Work task: Without adding or dropping anything, copy the entries below.

*** Opening of Supplied information ***

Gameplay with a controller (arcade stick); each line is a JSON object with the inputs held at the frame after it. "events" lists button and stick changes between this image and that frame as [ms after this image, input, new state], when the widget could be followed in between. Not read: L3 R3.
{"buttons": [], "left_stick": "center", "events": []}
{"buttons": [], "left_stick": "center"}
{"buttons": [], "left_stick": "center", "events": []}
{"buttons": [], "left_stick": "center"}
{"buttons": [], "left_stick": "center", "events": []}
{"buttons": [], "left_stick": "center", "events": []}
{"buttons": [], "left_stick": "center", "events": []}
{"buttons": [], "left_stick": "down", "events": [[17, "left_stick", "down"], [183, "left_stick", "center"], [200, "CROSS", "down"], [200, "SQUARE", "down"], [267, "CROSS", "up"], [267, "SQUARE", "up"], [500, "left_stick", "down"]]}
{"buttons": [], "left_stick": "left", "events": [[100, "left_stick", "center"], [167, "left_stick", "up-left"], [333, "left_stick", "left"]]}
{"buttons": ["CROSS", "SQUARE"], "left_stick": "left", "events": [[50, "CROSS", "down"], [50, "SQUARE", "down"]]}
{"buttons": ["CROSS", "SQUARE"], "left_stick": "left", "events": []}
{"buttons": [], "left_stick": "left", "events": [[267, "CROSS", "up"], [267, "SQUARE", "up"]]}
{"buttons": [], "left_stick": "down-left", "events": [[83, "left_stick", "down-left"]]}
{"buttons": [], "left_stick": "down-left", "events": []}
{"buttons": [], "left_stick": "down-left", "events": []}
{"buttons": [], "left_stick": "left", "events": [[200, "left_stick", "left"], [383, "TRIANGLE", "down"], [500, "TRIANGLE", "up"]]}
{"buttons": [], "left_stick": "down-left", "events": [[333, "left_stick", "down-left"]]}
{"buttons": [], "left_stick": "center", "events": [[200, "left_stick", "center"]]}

*** Close of Supplied information ***

Expected answer:
Gameplay with a controller (arcade stick); each line is a JSON object with the inputs held at the frame after it. "events" lists button and stick changes between this image and that frame as [ms after this image, input, new state], when the widget could be followed in between. Not read: L3 R3.
{"buttons": [], "left_stick": "center", "events": []}
{"buttons": [], "left_stick": "center"}
{"buttons": [], "left_stick": "center", "events": []}
{"buttons": [], "left_stick": "center"}
{"buttons": [], "left_stick": "center", "events": []}
{"buttons": [], "left_stick": "center", "events": []}
{"buttons": [], "left_stick": "center", "events": []}
{"buttons": [], "left_stick": "down", "events": [[17, "left_stick", "down"], [183, "left_stick", "center"], [200, "CROSS", "down"], [200, "SQUARE", "down"], [267, "CROSS", "up"], [267, "SQUARE", "up"], [500, "left_stick", "down"]]}
{"buttons": [], "left_stick": "left", "events": [[100, "left_stick", "center"], [167, "left_stick", "up-left"], [333, "left_stick", "left"]]}
{"buttons": ["CROSS", "SQUARE"], "left_stick": "left", "events": [[50, "CROSS", "down"], [50, "SQUARE", "down"]]}
{"buttons": ["CROSS", "SQUARE"], "left_stick": "left", "events": []}
{"buttons": [], "left_stick": "left", "events": [[267, "CROSS", "up"], [267, "SQUARE", "up"]]}
{"buttons": [], "left_stick": "down-left", "events": [[83, "left_stick", "down-left"]]}
{"buttons": [], "left_stick": "down-left", "events": []}
{"buttons": [], "left_stick": "down-left", "events": []}
{"buttons": [], "left_stick": "left", "events": [[200, "left_stick", "left"], [383, "TRIANGLE", "down"], [500, "TRIANGLE", "up"]]}
{"buttons": [], "left_stick": "down-left", "events": [[333, "left_stick", "down-left"]]}
{"buttons": [], "left_stick": "center", "events": [[200, "left_stick", "center"]]}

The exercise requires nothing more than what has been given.